Lies We Tell Ourselves by Robin Telley
Harlequin Teen, 384 pages
US Release Date: September 30, 2014
Format/Source: ARC via Around the World Tours - thank you!
In 1959 Virginia, the lives of two girls on opposite sides of the battle for civil rights will be changed forever.
Sarah Dunbar is one of the first black students to attend the previously all-white Jefferson High School. An honors student at her old school, she is put into remedial classes, spit on and tormented daily.
Linda Hairston is the daughter of one of the town's most vocal opponents of school integration. She has been taught all her life that the races should be kept separate but equal.
Forced to work together on a school project, Sarah and Linda must confront harsh truths about race, power and how they really feel about one another.
Boldly realistic and emotionally compelling, Lies We Tell Ourselves is a brave and stunning novel about finding truth amid the lies, and finding your voice even when others are determined to silence it.
I don't know how to tell her I just don't have the energy to keep up with my old friends anymore. That my life isn't big enough to deal with all the awful things and still fit in everything that used to be important to me, too.
I don't know what I'm supposed to believe anymore. I want to follow the teachings of the Lord, but I don't know how. It's so complicated. Why would God give me these feelings if they're wrong?
This is probably one of the tougher books I’ve ever had to review, simply because it’s such an important one. I don’t want to really “critique” anything, because the subject matter is so intense and so relevant I don’t want to risk deterring anyone from reading it.
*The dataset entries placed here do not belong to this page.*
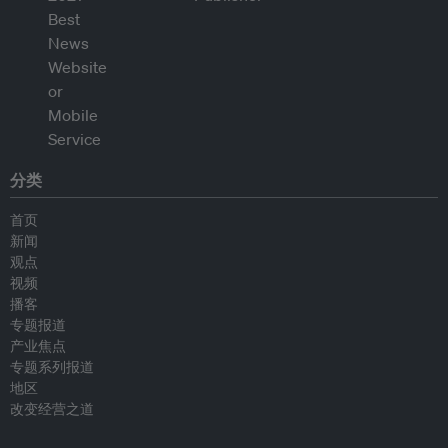
分类
首页
新闻
观点
视频
播客
专题报道
产业焦点
专题系列报道
地区
改变经营之道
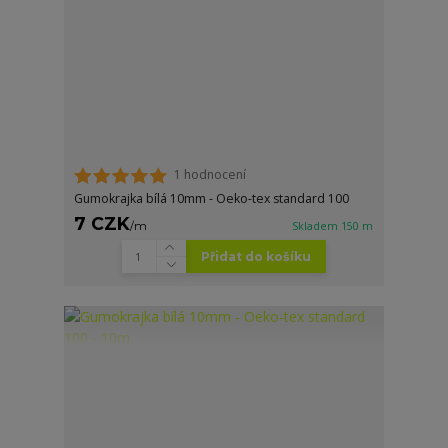
1 hodnocení
Gumokrajka bílá 10mm - Oeko-tex standard 100
7 CZK
/
m
Skladem 150 m
Přidat do košíku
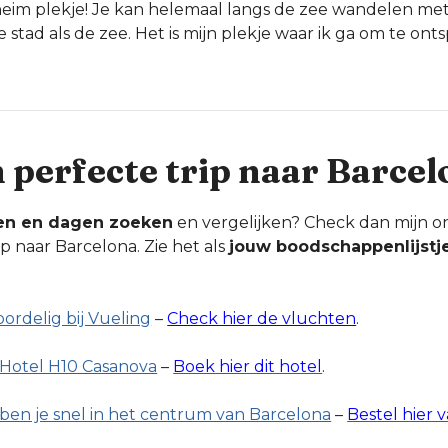
eim plekje! Je kan helemaal langs de zee wandelen met
e stad als de zee. Het is mijn plekje waar ik ga om te on
n perfecte trip naar Barce
en en dagen zoeken
en vergelijken? Check dan mijn o
ip naar Barcelona. Zie het als
jouw boodschappenlijstj
oordelig bij Vueling
–
Check hier de vluchten
.
j Hotel H10 Casanova
–
Boek hier dit hotel
.
ben je snel in het centrum van Barcelona
–
Bestel hier v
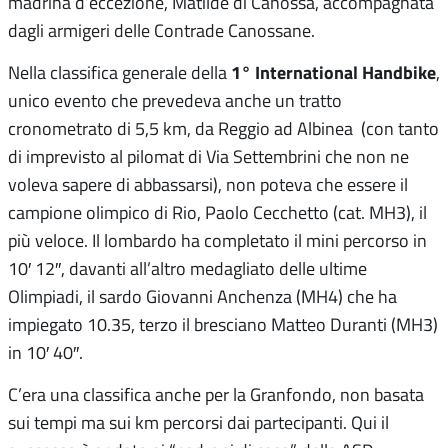
madrina d’eccezione, Matilde di Canossa, accompagnata
dagli armigeri delle Contrade Canossane.
1° International Handbike
Nella classifica generale della
,
unico evento che prevedeva anche un tratto
cronometrato di 5,5 km, da Reggio ad Albinea (con tanto
di imprevisto al pilomat di Via Settembrini che non ne
voleva sapere di abbassarsi), non poteva che essere il
campione olimpico di Rio, Paolo Cecchetto (cat. MH3), il
più veloce. Il lombardo ha completato il mini percorso in
10′ 12″, davanti all’altro medagliato delle ultime
Olimpiadi, il sardo Giovanni Anchenza (MH4) che ha
impiegato 10.35, terzo il bresciano Matteo Duranti (MH3)
in 10′ 40″.
C’era una classifica anche per la Granfondo, non basata
sui tempi ma sui km percorsi dai partecipanti. Qui il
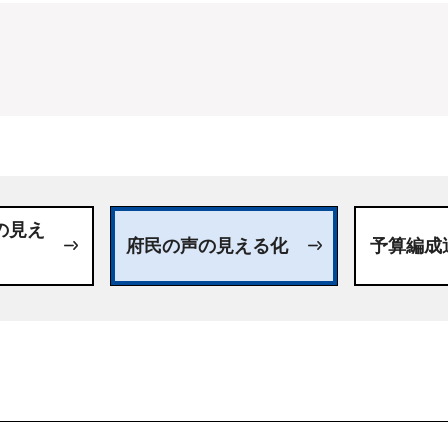
の見え
府民の声の見える化
予算編成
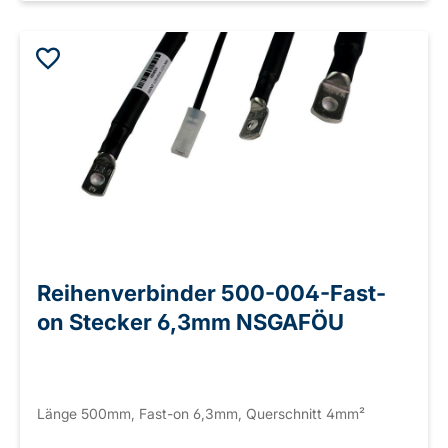
Reihenverbinder 500-004-Fast-
on Stecker 6,3mm NSGAFÖU
Länge 500mm, Fast-on 6,3mm, Querschnitt 4mm²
I’m not going to lie, some of this was hard to read. This history is such a hard truth to face, and I’ll admit some of it was hard for me to swallow. But the book does it well, with enough detail to make an impact but not over-the-top for shock value. I’m very glad nothing was horrifically extreme, and am incredibly impressed at the way Telley was able to pull off showing what was real but still reminding the reader there was definitely worse. And not in a guilt-inducing way, but as an element to the story.
One of my concerns was that this story was tackling both racism and sexual orientation—those are two HUGE issues, and can go very wrong, very fast. But I was pleasantly surprised at how seamlessly they blended together and really worked together to make the story. It’s handled well, with equal amount of importance and time given to both. I definitely feel like this was a bold statement that draws on parallels, but…that’s a different conversation.
One of the most interesting parts of this novel was seeing how the parents influenced their kids and the resulting actions and words. It’s definitely a battle of generations, and it was another pleasant surprise to have it portrayed so well. It really added a deeper element of family and nature versus nurture, and was probably one of my favourite parts.
As a story itself, I was fairly impressed with how it all came together. The characters are unique but relatable, and I loved the friendships and family relationships. I don’t think there’s much deviation from a plotline that we could guess, but at the same time, I don’t really think a book like this should. The fight scene towards the end that seemed to be a turning point was perhaps the only thing that really startled me, but it was a good thing in the end.
Lies We Tell Ourselves is such an important book, one to make a reader think and feel and incite action. It’s fairly obvious that I’m a fan of this book, in every way. It’s the perfect way to bring this history and these messages to the YA crowd.